▶ **DATA EXTRACT**
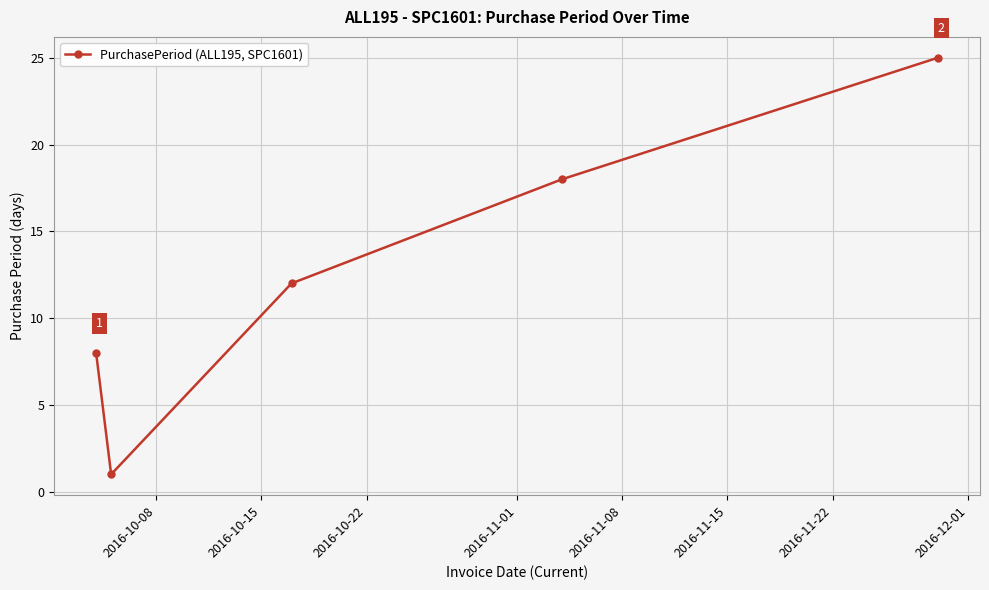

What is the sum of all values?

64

---

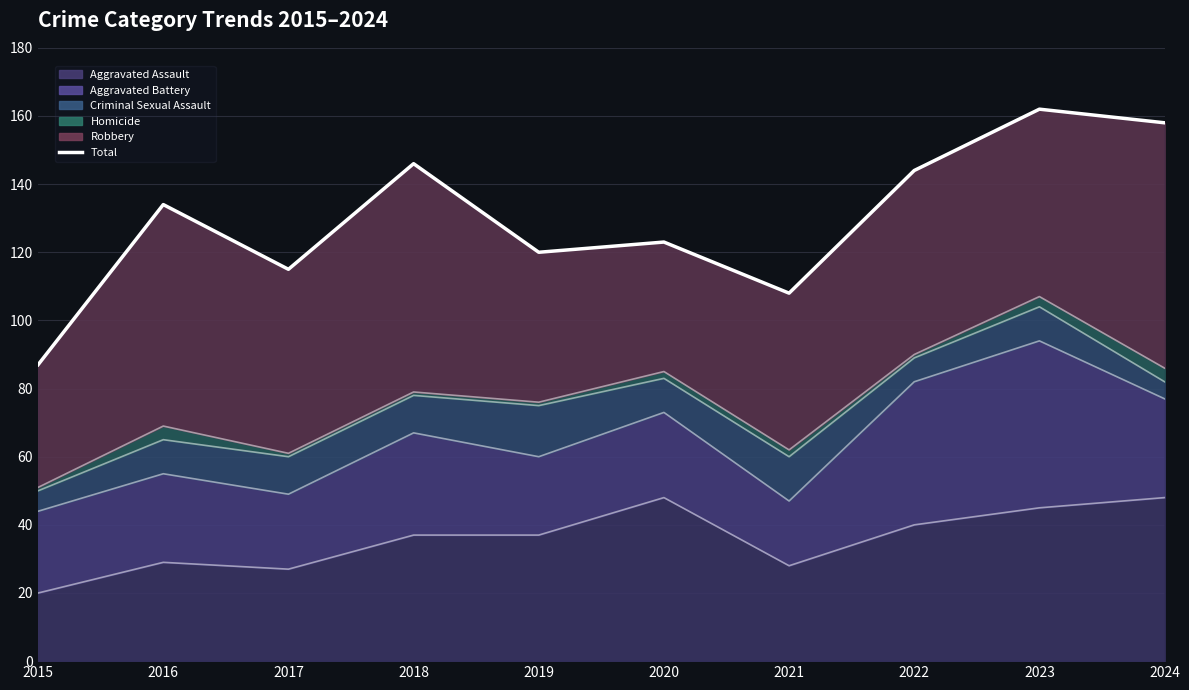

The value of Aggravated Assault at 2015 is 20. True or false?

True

--

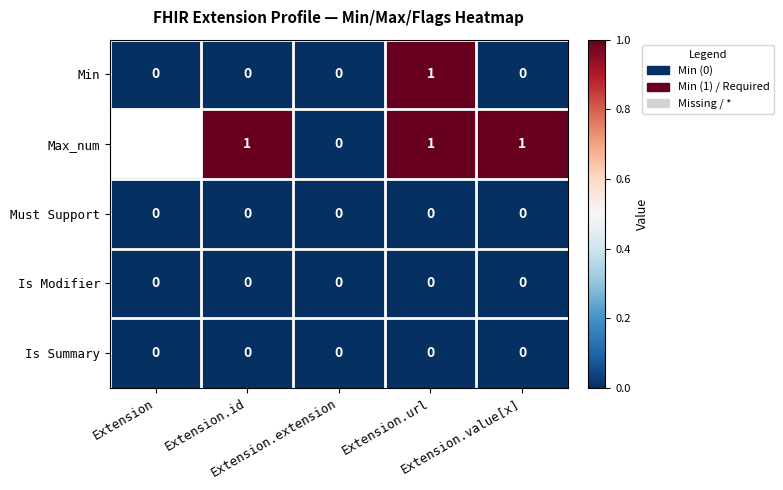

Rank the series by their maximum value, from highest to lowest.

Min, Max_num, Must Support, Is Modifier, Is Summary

▶ **EXERCISE REQUIREMENTS**
List every line in the listing above that contains the string "True", reproducing each such line in full.

▶ **ANSWER BELOW**
The value of Aggravated Assault at 2015 is 20. True or false?
True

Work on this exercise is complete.